When we moved to this house, there was no front garden, just a paved forecourt to park a car.
Last autumn we made a garden again. I sold my car. I pulled up the paving slabs and advertised them on Freecycle, where they were snapped up immediately and a man with a lorry came and took them away.
I thought it would be simple from there - just digging up the compacted earth and adding a bit of compost, maybe some sand to clear: but no! Under the slab was a thick layer of concrete that defied Badger's best efforts with his pick-axe. What to do what to do.....? (nothing for a while)
Then I began to go to Quaker meeting, and discovered a husband and wife a few doors along from me to be Friends. I was so pleased. The lady had seen my halted efforts with the garden-to-be, and was able to tell me her neighbour is a builder, then engaged in some work on her house.
A young man working for this builder took an afternoon out to come over with a jack-hammer and break up the concrete - which, along with the sand that had lain on top of the concrete, he was able to recycle in the ongoing works on our neighbours' home.
He had quoted me too low a price for this work - it took much longer than expected because the concrete was so thick. I thought he should be paid more, he said 'No! No! A quote's a quote!'
We argued back and forth a little, and I persuaded him to accept a bit extra - not, I think, the usual disagreement in such circumstances!
Then Badger bought some bags of compost and rotted manure, and we heaved it all in. My dear friend Pearl had given me £50 for some plants. I got penstemons, primula, alyssum, snow-in-summer, some hardy plants that you get in hanging baskets with small umbelliferous flowerheads in a variety of colurs (peachy pink here), a Peace rose and a white rose (Silver Wedding I think), a small Southernwood plant, some pinks - oh, lots of things!
I already had two lavenders outgrowing their pots and a rosemary needing transplanting. A lady on Freecycle responded to my posted request for plants and brought me wild geraniums and sedums and a buddleia.

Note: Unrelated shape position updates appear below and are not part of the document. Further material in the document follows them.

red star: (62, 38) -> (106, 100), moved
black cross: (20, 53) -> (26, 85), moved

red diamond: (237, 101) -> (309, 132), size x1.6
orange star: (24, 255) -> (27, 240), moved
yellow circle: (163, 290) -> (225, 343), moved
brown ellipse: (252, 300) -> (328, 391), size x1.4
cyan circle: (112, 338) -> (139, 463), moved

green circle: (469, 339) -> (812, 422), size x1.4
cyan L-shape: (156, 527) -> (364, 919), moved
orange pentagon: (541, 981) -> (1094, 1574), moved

I was delighted with them, but they will stay in their pots, because they are somewhat invasive.
On the day we made the flowerbed, the first plants to go in were the lavenders - and even before I'd finished bedding them in the earth, a bee came to get involved.
My Quaker friends had brought me a campanula, which went at the front of the bed near where people pass by, so everyone could see its ravishingly soft sweet blue and green.

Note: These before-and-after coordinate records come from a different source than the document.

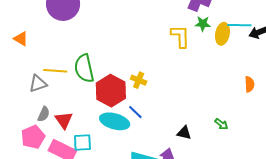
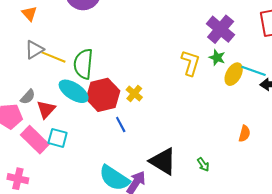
gray triangle: (38, 84) -> (34, 50), moved, turned -30
cyan ellipse: (115, 121) -> (74, 91), moved
black triangle: (184, 133) -> (163, 161), size x1.8

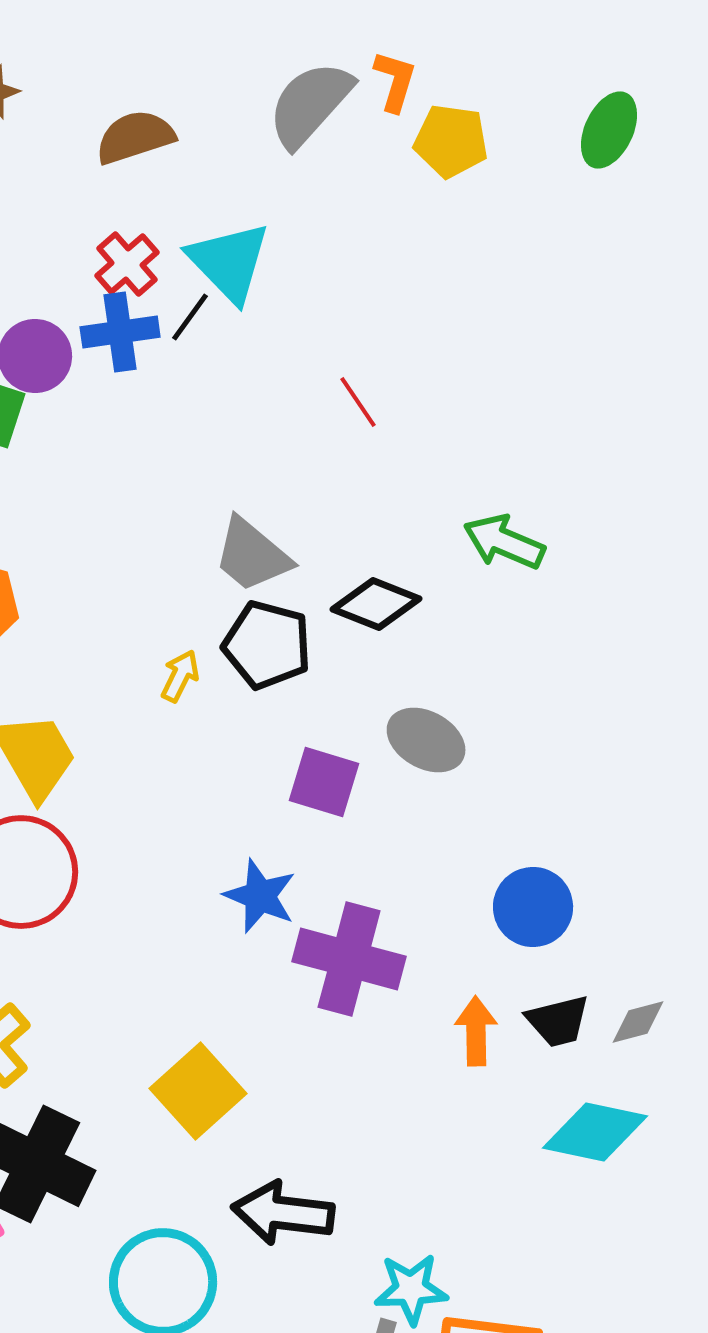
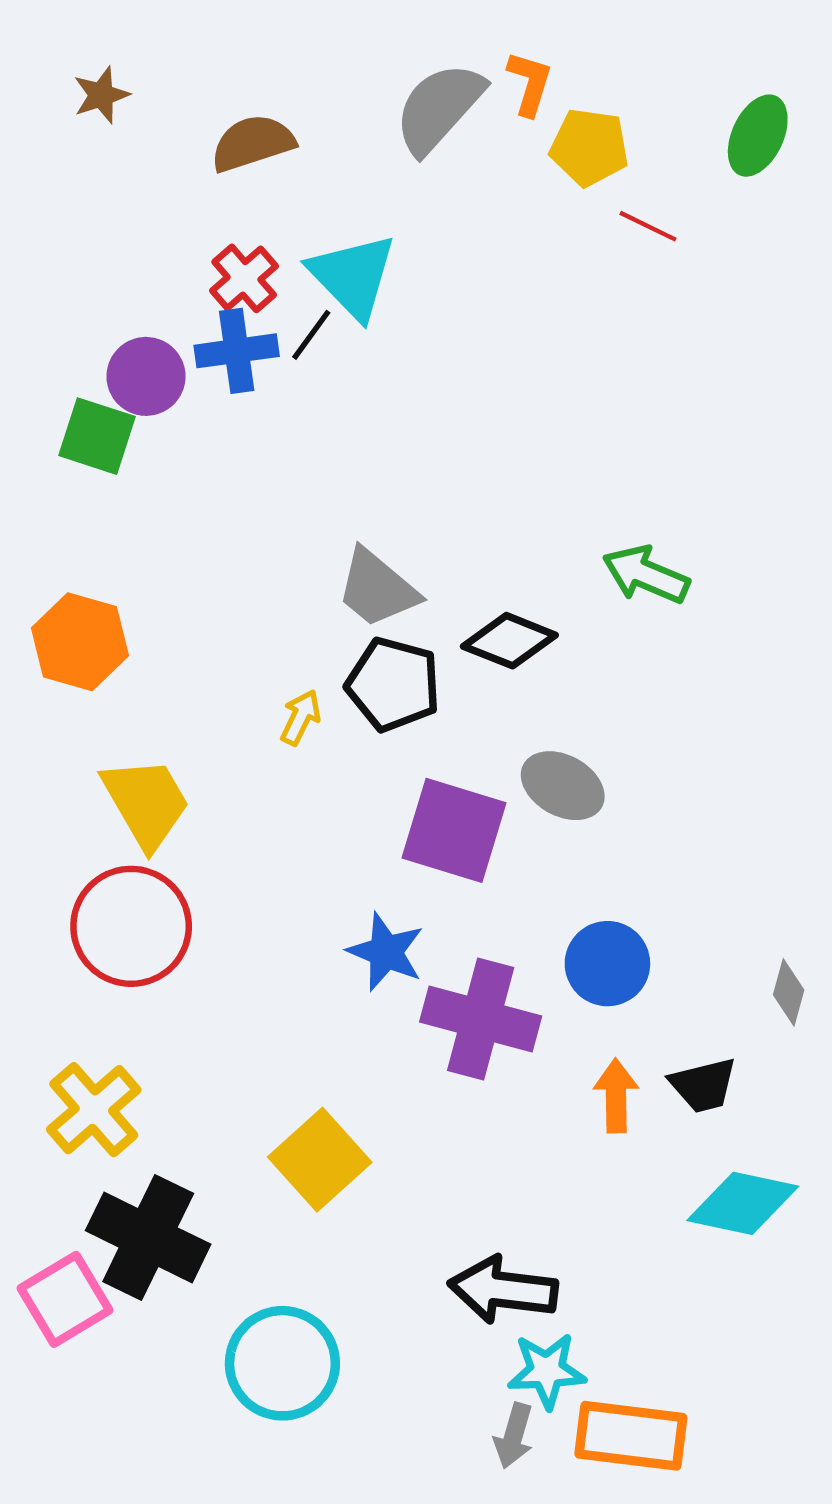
red line: (358, 402) -> (648, 226), moved, turned -30
purple square: (324, 782) -> (454, 830), size x1.4
blue circle: (533, 907) -> (607, 964), moved
gray diamond: (638, 1022) -> (789, 992), moved, turned -60
black arrow: (283, 1213) -> (503, 1290), moved

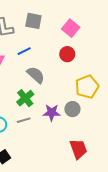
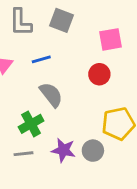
pink square: (71, 28) -> (111, 39), turned 30

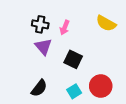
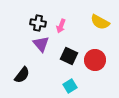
red circle: (101, 86) -> (95, 60), moved
black semicircle: (39, 88) -> (22, 75), moved

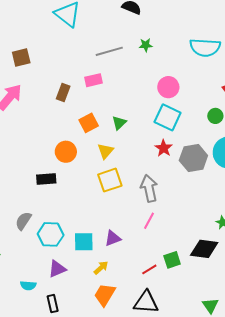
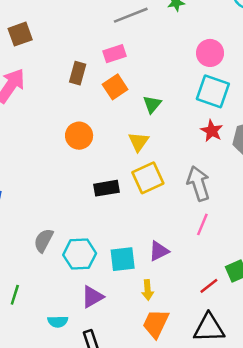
orange square: (89, 123) -> (115, 87), moved
orange circle: (66, 152) -> (79, 136), moved
black rectangle: (46, 179) -> (106, 188), moved
yellow arrow: (101, 268) -> (148, 290), turned 133

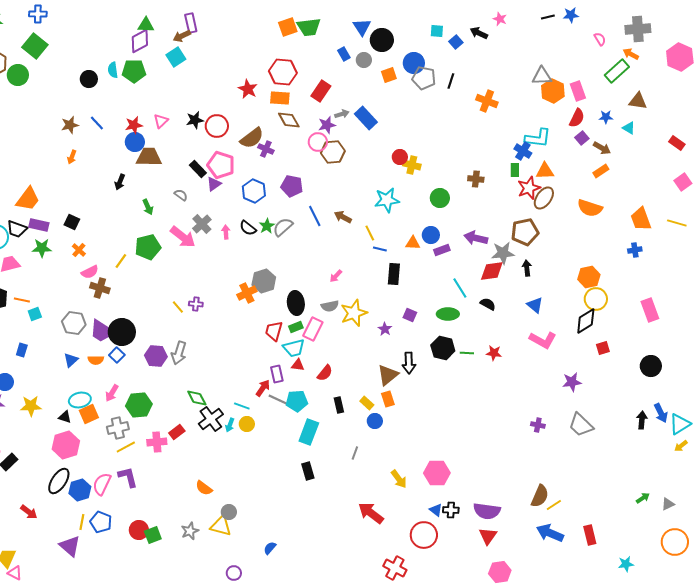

Towards the end of the autumn, beginning of the winter, we found a dwarf stock apple tree reduced to £6 at the garden centre - so that took pride of place in the centre of the garden.

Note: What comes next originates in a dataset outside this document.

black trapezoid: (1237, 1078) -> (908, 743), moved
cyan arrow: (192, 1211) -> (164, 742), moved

Around the edges of this flower-bed remain paving slabs left for paths to the front door and the side gate, and along the front for the plants as they grow to spill onto without tripping up passersby. On the paths I am gathering plants in big pots - a curry plant, a euonymous, the geraniums and buddleia, and recently a big bay I transferred from its outgrown pot to a big blue-glazed one.
In the summer, I imagine many more trailing and sprouting, climbing and overspilling - I managed a brief riot of nasturtiums last year before the frosts.
Already the birds perch in the little apple tree on their way by - mostly visiting the glorious, berry-laden pyrocanthus that curves over our neighbour's fence.
Today I planted out a small clump of snowdrops, a tiny white hyacinth, and a number of primroses, some with rose pink flowers, some with pale green flowers.
It's such a small plot of land, too tiny to make much of a difference, but I'm hoping it will be part of the Revolution - the real Green Revolution, not the so-called one that keeps farmers in thrall to big businesses, selling them seeds for plants that won't yield seeds they can keep for next year.
To avoid the pendulum swing of drought and flood we have brought upon ourselves, we have first to understand the movement of water through the landscape. Root mats, plant bodies, serve to slow down the passage of the water, and hold in place the top layer of earth we rely on for fertility. If the earth is raw to the elements, it is vulnerable to being washed away. If it is covered by concrete or decking, the water never touches the earth, but floods over the top, bypassing some areas, torrenting through others. Plants gentle and slow the passing of water through the landscape, allowing it to soak without flooding the thirsty earth. Plants are the blessing of the earth.